Saved data entries
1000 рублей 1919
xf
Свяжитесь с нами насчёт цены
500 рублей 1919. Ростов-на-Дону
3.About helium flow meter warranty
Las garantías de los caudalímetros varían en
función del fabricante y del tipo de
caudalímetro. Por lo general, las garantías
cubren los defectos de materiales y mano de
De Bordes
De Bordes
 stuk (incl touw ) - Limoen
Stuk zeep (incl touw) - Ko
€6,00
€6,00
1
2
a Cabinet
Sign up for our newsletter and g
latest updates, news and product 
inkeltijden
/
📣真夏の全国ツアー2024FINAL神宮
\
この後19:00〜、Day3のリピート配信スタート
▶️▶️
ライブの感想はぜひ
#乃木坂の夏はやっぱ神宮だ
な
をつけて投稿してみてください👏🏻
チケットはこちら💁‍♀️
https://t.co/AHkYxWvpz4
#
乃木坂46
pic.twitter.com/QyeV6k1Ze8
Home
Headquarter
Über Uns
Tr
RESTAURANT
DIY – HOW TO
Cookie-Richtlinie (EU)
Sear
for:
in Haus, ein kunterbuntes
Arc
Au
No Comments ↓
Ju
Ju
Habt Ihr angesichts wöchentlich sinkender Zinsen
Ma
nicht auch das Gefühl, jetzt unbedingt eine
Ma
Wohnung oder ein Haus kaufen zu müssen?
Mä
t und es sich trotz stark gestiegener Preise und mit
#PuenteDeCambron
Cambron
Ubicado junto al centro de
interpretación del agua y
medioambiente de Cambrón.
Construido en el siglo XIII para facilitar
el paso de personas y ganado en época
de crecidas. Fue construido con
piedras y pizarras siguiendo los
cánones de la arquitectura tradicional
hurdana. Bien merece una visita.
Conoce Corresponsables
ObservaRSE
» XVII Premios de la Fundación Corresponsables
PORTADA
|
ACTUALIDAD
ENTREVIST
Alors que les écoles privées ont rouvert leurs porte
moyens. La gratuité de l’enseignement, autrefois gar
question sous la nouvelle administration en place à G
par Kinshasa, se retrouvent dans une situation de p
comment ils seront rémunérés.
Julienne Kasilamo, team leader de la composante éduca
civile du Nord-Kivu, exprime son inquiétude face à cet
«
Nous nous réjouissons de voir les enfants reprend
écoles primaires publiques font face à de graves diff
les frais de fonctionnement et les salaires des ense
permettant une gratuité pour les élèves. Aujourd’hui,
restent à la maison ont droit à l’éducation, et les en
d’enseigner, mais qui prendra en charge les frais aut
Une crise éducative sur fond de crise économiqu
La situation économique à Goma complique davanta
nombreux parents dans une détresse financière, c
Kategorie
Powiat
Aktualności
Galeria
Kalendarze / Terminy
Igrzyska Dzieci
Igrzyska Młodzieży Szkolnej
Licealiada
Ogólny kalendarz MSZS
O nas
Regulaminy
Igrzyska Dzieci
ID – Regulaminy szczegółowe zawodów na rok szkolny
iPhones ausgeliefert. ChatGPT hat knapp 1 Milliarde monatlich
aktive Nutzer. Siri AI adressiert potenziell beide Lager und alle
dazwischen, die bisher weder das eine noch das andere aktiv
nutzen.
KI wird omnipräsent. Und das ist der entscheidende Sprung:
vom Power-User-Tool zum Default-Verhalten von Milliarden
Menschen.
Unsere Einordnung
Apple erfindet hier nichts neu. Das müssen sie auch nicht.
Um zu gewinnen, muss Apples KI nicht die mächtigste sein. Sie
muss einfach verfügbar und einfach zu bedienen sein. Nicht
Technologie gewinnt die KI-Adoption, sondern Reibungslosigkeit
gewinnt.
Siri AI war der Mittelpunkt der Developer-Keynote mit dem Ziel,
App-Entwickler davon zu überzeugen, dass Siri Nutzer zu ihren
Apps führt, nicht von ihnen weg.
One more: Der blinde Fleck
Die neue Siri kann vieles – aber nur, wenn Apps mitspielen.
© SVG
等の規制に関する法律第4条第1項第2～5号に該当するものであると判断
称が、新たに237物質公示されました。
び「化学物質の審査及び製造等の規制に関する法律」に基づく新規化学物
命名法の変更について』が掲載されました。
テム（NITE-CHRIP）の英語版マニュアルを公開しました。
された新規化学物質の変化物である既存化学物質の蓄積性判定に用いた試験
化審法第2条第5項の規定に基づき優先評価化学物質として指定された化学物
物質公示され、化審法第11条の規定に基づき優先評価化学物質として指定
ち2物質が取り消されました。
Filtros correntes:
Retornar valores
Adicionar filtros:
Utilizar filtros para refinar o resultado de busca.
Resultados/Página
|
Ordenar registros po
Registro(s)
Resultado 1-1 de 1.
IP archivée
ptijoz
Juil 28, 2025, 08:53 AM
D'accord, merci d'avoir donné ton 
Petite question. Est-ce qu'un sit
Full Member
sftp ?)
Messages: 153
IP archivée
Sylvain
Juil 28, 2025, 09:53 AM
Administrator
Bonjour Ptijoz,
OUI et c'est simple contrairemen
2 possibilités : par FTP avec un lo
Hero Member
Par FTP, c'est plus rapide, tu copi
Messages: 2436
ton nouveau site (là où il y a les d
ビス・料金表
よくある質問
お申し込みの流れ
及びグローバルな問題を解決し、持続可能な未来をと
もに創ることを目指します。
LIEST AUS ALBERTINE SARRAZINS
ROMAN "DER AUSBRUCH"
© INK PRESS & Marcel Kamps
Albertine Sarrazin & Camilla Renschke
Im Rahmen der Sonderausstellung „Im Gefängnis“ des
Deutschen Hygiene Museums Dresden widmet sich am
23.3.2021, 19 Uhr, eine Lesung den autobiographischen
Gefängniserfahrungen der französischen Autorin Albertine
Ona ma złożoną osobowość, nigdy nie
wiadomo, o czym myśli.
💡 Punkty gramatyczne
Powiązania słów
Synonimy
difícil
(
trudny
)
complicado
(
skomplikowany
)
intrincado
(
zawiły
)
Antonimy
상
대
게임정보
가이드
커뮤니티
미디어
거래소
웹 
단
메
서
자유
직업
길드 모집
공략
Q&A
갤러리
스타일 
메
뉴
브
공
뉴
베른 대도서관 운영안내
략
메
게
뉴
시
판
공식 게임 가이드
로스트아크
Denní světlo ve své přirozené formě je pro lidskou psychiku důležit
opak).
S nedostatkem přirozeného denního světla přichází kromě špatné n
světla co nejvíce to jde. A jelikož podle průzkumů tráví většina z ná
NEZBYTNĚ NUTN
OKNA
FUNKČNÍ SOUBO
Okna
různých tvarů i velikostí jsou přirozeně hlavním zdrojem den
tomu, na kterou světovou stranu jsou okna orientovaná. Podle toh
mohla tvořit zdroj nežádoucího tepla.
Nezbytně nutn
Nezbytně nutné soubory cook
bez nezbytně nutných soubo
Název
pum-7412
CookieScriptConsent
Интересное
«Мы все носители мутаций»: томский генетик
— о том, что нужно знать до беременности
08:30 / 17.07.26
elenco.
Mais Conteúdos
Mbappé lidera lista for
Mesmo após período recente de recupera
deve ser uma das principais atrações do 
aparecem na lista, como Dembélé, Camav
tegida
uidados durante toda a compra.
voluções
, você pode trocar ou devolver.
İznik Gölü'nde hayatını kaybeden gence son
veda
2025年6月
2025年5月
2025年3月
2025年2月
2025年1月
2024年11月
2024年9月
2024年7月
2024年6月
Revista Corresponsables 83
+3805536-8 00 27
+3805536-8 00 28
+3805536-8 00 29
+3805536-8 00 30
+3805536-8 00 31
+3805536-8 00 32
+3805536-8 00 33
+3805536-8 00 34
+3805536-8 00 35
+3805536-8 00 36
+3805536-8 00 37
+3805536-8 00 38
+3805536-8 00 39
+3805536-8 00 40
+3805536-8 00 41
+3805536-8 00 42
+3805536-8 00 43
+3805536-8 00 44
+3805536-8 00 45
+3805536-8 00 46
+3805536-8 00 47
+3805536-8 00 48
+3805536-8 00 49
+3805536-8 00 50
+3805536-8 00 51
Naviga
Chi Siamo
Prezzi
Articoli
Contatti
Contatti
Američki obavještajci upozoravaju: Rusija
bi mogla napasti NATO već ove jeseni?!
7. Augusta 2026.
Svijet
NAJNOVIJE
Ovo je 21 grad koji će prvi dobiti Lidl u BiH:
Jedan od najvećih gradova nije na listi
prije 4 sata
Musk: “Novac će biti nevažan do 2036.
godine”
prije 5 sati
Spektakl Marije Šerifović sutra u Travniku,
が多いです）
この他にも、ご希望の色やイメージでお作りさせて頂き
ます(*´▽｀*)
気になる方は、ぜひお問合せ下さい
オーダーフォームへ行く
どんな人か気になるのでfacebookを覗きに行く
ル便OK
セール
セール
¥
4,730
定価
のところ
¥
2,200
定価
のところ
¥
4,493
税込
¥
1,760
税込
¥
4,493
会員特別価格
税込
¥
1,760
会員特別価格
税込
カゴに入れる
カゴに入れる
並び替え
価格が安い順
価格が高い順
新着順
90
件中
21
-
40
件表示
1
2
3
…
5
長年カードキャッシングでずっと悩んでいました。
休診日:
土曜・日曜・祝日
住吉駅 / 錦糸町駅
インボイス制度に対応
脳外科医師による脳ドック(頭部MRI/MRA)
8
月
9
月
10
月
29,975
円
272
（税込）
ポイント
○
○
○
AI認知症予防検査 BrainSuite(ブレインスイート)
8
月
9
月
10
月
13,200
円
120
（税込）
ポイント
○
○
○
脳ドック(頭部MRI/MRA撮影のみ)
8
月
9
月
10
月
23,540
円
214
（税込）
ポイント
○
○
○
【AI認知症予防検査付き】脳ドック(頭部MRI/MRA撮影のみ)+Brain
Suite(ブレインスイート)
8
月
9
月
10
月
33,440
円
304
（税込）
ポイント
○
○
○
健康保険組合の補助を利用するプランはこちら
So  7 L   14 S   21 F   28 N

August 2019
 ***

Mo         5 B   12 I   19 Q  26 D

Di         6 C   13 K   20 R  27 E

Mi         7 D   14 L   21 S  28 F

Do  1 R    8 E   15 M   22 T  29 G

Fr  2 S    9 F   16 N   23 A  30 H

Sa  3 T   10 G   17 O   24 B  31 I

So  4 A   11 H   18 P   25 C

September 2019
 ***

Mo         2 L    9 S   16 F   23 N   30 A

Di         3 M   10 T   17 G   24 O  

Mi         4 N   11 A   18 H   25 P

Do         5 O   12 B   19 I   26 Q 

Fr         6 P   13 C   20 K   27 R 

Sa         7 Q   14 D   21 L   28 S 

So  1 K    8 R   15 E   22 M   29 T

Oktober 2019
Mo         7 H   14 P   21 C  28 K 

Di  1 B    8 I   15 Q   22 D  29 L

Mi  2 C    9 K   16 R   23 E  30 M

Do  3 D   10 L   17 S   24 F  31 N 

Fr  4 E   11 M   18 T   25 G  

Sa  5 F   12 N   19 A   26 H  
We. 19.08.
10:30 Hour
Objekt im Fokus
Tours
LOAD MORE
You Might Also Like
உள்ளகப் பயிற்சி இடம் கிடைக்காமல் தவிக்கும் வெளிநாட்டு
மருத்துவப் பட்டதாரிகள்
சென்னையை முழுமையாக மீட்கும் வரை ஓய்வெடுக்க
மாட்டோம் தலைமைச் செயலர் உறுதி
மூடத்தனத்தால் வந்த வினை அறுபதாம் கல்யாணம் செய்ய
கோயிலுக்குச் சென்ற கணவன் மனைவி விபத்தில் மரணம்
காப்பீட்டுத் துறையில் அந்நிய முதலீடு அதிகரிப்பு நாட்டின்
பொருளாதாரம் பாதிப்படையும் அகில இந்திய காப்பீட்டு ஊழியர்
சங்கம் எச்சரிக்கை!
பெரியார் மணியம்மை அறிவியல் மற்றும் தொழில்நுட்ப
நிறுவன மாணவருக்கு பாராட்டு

INSTRUCTIONS FOR THE TASK →
How many lines in the entries contain the string "Haus"? Give the number only.

REPLY TO THE EXERCISE →
2